Exploring the regulation and function of endogenous retroviruses
It is well known that retroviruses pose a threat to human health by infection of somatic cells, but retroviruses have also been infecting our mammalian ancestors for millions of years and have been incorporated in the germ-line as endogenous retroviruses (ERVs) that account for nearly 10% of our genomic DNA. We are interested in studying ERVs from two perspectives: 1) as a parasite that must be kept in check by the host to prevent widespread viral activation and genomic instability and 2) as a symbiont, that can be co-opted and utilized by the host for developmental and evolutionary advantage. Specifically, our work aims to study how the host has adapted molecular recognition machinery to transcriptionally silence ERVs, how the ERVs have sometimes evaded these silencing mechanisms during development, and how these evasive activities have lead to host co-option of viral regulatory sequences that may have contributed to early cell fate choices in the pre-implantation embryos of placental mammals. These studies will lead to important insights into the molecular “arms race” between retroviruses and their hosts that continue play out today, and will also lead to a better understanding of how ERVs have played an integral role in driving our development and evolution as a species.
Exploring the function of the rapidly evolving KRAB-ZFP gene family
Kruppel associated box zinc finger proteins (KRAB-ZFPs) have emerged as candidates that recognize ERVs. KRAB-ZFPs are rapidly evolving transcriptional repressors that emerged in tetrapods. They make up the largest family of transcription factors in mammals (estimated to be ~200-300 in mice and humans). Each species has its own unique repertoire of KRAB-ZFPs, with a small number shared with closely related species and a larger fraction specific to each species. Despite their abundance, little is known about their physiological functions. KRAB-ZFPs consist of an N-terminal KRAB domain that binds the co-repressor KAP1and a variable number of C-terminal C2H2 zinc finger domains that mediate sequence-specific DNA binding. KAP1 directly interacts with the KRAB domain, which recruits the histone methyltransferase (HMT) SETDB1 and heterochromatin protein 1 (HP1) to initiate heterochromatic silencing. Several lines of evidence point to a role for the KRAB-ZFP family in ERV silencing. First, the number of C2H2 zinc finger genes in mammals correlates with the number of ERVs. Second, the KRAB-ZFP protein ZFP809 was isolated based on its ability to bind to the primer binding site for proline tRNA (PBSPro) of murine leukemia virus (MuLV). Third, deletion of the KRAB-ZFP co-repressors Trim28 or Setdb1 leads to activation of many ERVs. Thus we have begun a systematic interrogation of KRAB-ZFP function as a potential adaptive repression system against ERVs.
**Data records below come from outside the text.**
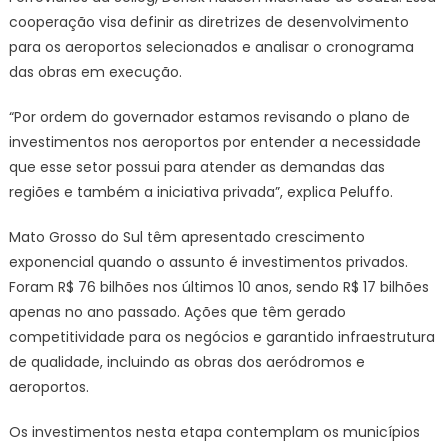
cooperação visa definir as diretrizes de desenvolvimento
para os aeroportos selecionados e analisar o cronograma
das obras em execução.
“Por ordem do governador estamos revisando o plano de
investimentos nos aeroportos por entender a necessidade
que esse setor possui para atender as demandas das
regiões e também a iniciativa privada”, explica Peluffo.
Mato Grosso do Sul têm apresentado crescimento
exponencial quando o assunto é investimentos privados.
Foram R$ 76 bilhões nos últimos 10 anos, sendo R$ 17 bilhões
apenas no ano passado. Ações que têm gerado
competitividade para os negócios e garantido infraestrutura
de qualidade, incluindo as obras dos aeródromos e
aeroportos.
Os investimentos nesta etapa contemplam os municípios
Our ongoing studies have lead us to speculate that the arms race between ERVs and KRAB-ZFPs has played an important role not only in the evolution of gene regulatory networks in mammals but in speciation itself.
Exploring the function of histone modifying enzymes during development
A large number of enzymes that post-translationally modify histones/DNA have been identified and biochemically characterized. A number of these enzymes have also been shown to be essential for embryo development, mutated in cancers and neurological disease, or important for transgenerational epigenetic inheritance in model organisms. We are using stem cell based models of development along with mouse genetics to remove enzymes that post translationally modify histones and DNA in a tissue specific manner. In particular we are focusing on the time period of preimplantation development, where massive reprogramming of the epigenome takes place, and during formation of the central nervous system, when cells are becoming post-mitotic as they differentiate into neurons and are thus incapable of replication dependent changes in the epigenome. With these studies, we hope to gain a further understanding of the importance of epigenetic information stored in chromatin.
Studying the interplay of transcription factors and chromatin modifying enzymes
Transcription factors have long been known to be the master regulators of cell fate, binding to specific sequences of DNA and activating or silencing genes that allow specific cell types to carry out specialized function. More recently, it has been demonstrated that transcription factors can convert somatic cells into induced pluripotent cells (iPS cells) or from one somatic type to another, although this process is relatively inefficient. One likely reason this process is so inefficient is that differentiated cell types carry “restrictive” epigenomes that are less accessible to transcription factors than the “permissive” epigenomes of embryonic stem cells, which are easily reprogrammed to somatic cells. We are thus exploring the possibility that chromatin-modifying enzymes gate the activity of transcription factors during these reprogramming processes (both natural and artificial reprogramming), and are testing how chromatin-modifying enzymes work in conjuction with transcription factors to regulate cell fate.